Yes, cheese and eggs, why I can't be a vegan. OK, also brisket, and turkey, and chicken, but I digress.

Thought it was shitty that they were going to win and then got yanked. Didn't know they had non GRAS stuff in there.
posted by Windopaene at 7:58 PM on May 10


but many of the venture capital-backed companies involved in tech food do not really have food production experience. They don’t know the practices of integrity in the food world, or how to package and label it correctly

Such as when a number of people got sick eating Soylent bars which were apparently contaminated with blue green algae back in 2016.
posted by jamjam at 8:47 PM on May 10 [2 favorites]


My first thought was: Climax Blue’s Banned

I suspect there are limits beyond which consumer confusion sets in, but almond milk and vegan cheese are almost certainly within that limit. Though there’s creep to all these things — how long before we start seeing “vegan style*” cheese?

*contains dairy
posted by Quinbus Flestrin at 9:01 PM on May 10


For those who are curious, the OED mentions that nondairy uses of the word “cheese” have been in use since the 16th Century. For instance, everyone’s favorite: “head cheese”. Which is neither heads nor cheese. Discuss.
posted by q*ben at 9:24 PM on May 10 [7 favorites]


But protecting the consumer is not why industries push against calling something almond milk or vegan cheese or whatever. The industries want to keep those valuable descriptors to themselves and force their competition to use less useful words.

So much this. ‘Almond milk’ has been used in English for 640 years.
posted by Bloxworth Snout at 12:21 AM on May 11 [6 favorites]


I looked around a bit, and apparently kokum oil is a permitted vegetable fat in the EU Chocolate Directive, at page 7: linky. If "European chocolate" is the "one specific confection" in the article then I think it's being a wee bit disingenuous.
posted by 1adam12 at 2:15 AM on May 11


Why can’t everyone have fatty salty protein?

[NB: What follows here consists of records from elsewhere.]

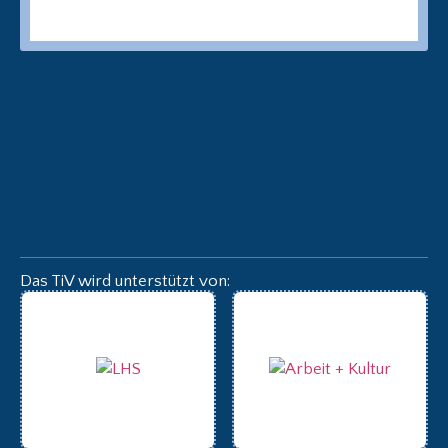
Das TiV wird unterstützt von: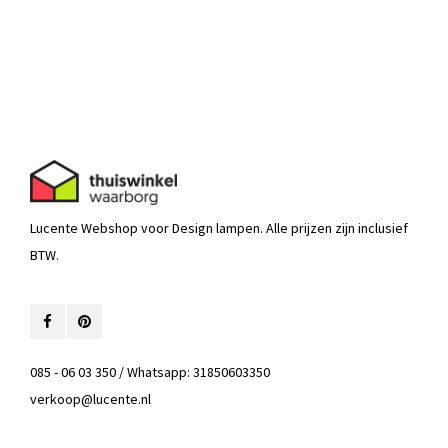
Lucente Webshop voor Design lampen. Alle prijzen zijn inclusief
BTW.
085 - 06 03 350 / Whatsapp: 31850603350
verkoop@lucente.nl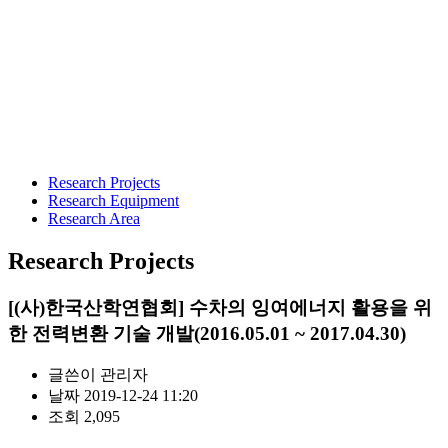
Research Projects
Research Equipment
Research Area
Research Projects
[(사)한국산학연협회] 수차의 잉여에너지 활용을 위
한 전력변환 기술 개발(2016.05.01 ~ 2017.04.30)
글쓴이
관리자
날짜
2019-12-24 11:20
조회
2,095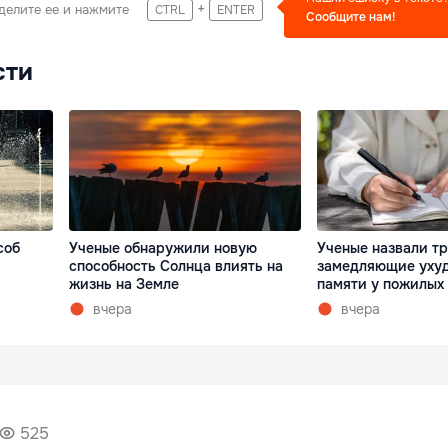
+
делите ее и нажмите
CTRL
ENTER
Сообщите нам!
сти
соб
Ученые обнаружили новую
Ученые назвали тр
способность Солнца влиять на
замедляющие уху
жизнь на Земле
памяти у пожилых
вчера
вчера
525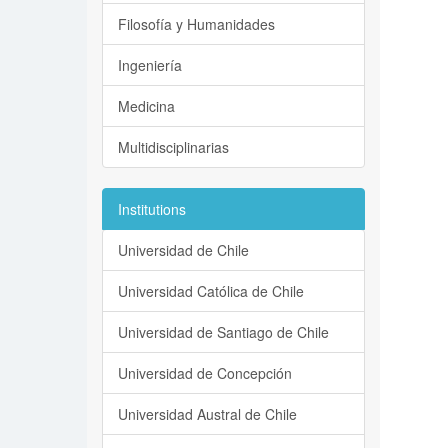
Filosofía y Humanidades
Ingeniería
Medicina
Multidisciplinarias
Institutions
Universidad de Chile
Universidad Católica de Chile
Universidad de Santiago de Chile
Universidad de Concepción
Universidad Austral de Chile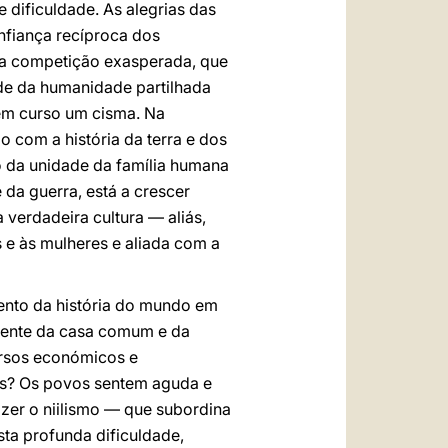
 dificuldade. As alegrias das
nfiança recíproca dos
ma competição exasperada, que
ade da humanidade partilhada
 em curso um cisma. Na
o com a história da terra e dos
 da unidade da família humana
 da guerra, está a crescer
verdadeira cultura — aliás,
 e às mulheres e aliada com a
nto da história do mundo em
emente da casa comum e da
ursos económicos e
os? Os povos sentem aguda e
zer o niilismo — que subordina
ta profunda dificuldade,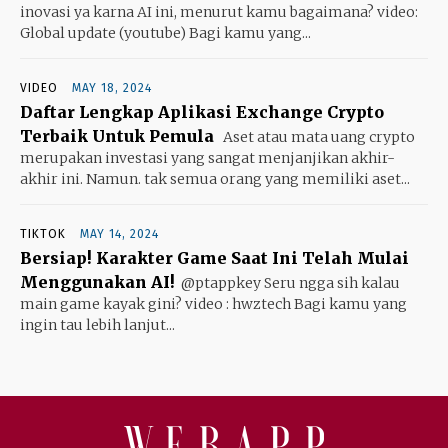
inovasi ya karna AI ini, menurut kamu bagaimana? video:
Global update (youtube) Bagi kamu yang...
VIDEO
MAY 18, 2024
Daftar Lengkap Aplikasi Exchange Crypto
Terbaik Untuk Pemula
Aset atau mata uang crypto
merupakan investasi yang sangat menjanjikan akhir-
akhir ini. Namun. tak semua orang yang memiliki aset...
TIKTOK
MAY 14, 2024
Bersiap! Karakter Game Saat Ini Telah Mulai
Menggunakan AI!
@ptappkey Seru ngga sih kalau
main game kayak gini? video : hwztech Bagi kamu yang
ingin tau lebih lanjut...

From my perspective, half the problem is the categorisation of vegan as a "health" choice. Yes, I can get vegan chocolate, but half the time it's also sugar-free, fat-free and gluten-free. Cheese is not immune to this effect. A lot of vegan products live in the health sections, and are expected to deliver while deviating in *every* way from the standard.
posted by Audreynachrome at 6:03 AM on May 11


Hmmm. Am I wrong in understanding that the European Union has much stricter requirements for food safety labeling than the USDA and GRAS List?
I know GRAS has plenty of crap ingredients considered safe, including various dyes.
posted by BlueHorse at 8:56 AM on May 11


I would just like to point out that in my neighbourhood, this ingredient would be interpreted as "grandma butter".
posted by Acari at 1:02 PM on May 11 [1 favorite]


Am I wrong in understanding that the European Union has much stricter requirements for food safety labeling than the USDA and GRAS List?

In France, all fats are gras.
posted by ryanrs at 1:17 PM on May 11 [6 favorites]


If they cannot adapt their cheese for sale, then at least they could pivot into the vegan food based adult film buisness, give their company name.
posted by jeffburdges at 2:13 PM on May 11


> I think it's weird not to use the term that it's replicating, so that we wind up with vegan spread, oat drink and ... I dunno, cultured protein product?
FDA Defends Decision To Reclassify Alternative Milks As ‘Nut Sweat’ (The Onion)
posted by Syllepsis at 8:47 PM on May 12 [1 favorite]


Jail, jail for ryanrs for 1000 years! Gras. Mon dieu!